§ **Records**:
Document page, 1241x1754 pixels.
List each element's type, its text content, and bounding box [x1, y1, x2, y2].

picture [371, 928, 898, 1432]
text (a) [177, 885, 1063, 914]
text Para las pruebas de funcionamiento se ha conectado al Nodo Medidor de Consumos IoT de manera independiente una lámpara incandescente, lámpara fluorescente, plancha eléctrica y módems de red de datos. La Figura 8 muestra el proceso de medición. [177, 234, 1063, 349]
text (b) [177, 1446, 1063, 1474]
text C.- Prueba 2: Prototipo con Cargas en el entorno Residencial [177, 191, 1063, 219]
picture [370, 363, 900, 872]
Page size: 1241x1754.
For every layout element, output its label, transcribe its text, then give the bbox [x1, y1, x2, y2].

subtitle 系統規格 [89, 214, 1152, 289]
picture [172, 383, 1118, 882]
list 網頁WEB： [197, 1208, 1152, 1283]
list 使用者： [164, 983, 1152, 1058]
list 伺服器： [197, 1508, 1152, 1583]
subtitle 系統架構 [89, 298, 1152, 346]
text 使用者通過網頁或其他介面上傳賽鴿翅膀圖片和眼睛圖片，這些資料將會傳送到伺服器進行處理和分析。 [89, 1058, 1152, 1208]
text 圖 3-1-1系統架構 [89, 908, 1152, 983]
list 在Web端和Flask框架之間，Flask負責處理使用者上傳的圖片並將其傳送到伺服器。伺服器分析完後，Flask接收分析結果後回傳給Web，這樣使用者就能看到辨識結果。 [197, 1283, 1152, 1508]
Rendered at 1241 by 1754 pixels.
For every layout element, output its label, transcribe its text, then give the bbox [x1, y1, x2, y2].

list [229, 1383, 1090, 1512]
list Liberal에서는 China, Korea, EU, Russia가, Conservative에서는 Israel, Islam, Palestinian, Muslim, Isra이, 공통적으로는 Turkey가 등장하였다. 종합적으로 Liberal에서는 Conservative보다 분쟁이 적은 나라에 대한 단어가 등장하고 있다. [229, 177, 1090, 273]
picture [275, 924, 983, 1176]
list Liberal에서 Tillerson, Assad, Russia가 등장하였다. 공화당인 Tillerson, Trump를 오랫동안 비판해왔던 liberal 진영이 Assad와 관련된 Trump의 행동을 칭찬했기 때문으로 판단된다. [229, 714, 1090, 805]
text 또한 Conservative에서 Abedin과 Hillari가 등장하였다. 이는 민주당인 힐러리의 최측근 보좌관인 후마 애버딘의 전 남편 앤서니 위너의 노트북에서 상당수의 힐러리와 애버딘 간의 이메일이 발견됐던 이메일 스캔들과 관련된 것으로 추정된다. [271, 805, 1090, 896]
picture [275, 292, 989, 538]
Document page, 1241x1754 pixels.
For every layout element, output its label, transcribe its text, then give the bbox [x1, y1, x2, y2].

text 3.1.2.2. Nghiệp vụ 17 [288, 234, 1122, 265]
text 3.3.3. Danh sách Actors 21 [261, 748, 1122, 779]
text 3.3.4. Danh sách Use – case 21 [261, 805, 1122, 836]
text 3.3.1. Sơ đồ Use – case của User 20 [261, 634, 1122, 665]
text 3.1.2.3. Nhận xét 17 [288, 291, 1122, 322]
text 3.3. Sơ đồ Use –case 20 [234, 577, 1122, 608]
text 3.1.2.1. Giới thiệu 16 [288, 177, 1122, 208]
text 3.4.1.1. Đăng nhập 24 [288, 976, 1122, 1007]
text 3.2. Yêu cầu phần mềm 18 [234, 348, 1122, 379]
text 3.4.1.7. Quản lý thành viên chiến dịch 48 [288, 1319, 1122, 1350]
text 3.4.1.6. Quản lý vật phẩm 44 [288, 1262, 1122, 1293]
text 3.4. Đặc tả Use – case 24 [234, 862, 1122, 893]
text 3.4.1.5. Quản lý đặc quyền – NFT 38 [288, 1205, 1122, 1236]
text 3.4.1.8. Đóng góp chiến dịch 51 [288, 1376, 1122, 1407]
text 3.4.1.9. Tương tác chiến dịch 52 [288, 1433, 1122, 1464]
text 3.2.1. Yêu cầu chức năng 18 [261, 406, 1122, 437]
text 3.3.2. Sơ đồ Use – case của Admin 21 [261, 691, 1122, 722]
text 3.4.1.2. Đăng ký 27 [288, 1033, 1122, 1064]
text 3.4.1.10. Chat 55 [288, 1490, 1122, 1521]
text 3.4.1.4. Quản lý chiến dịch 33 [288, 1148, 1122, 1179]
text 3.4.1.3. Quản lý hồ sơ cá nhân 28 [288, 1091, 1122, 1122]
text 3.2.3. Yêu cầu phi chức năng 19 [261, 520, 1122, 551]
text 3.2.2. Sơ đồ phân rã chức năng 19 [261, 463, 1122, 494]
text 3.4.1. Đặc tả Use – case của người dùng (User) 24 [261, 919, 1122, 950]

§ **Problem requirements**: Review the material and copy each line in which the word "Danh" appears.

§ **Task solution**:
text 3.3.3. Danh sách Actors 21 [261, 748, 1122, 779]
text 3.3.4. Danh sách Use – case 21 [261, 805, 1122, 836]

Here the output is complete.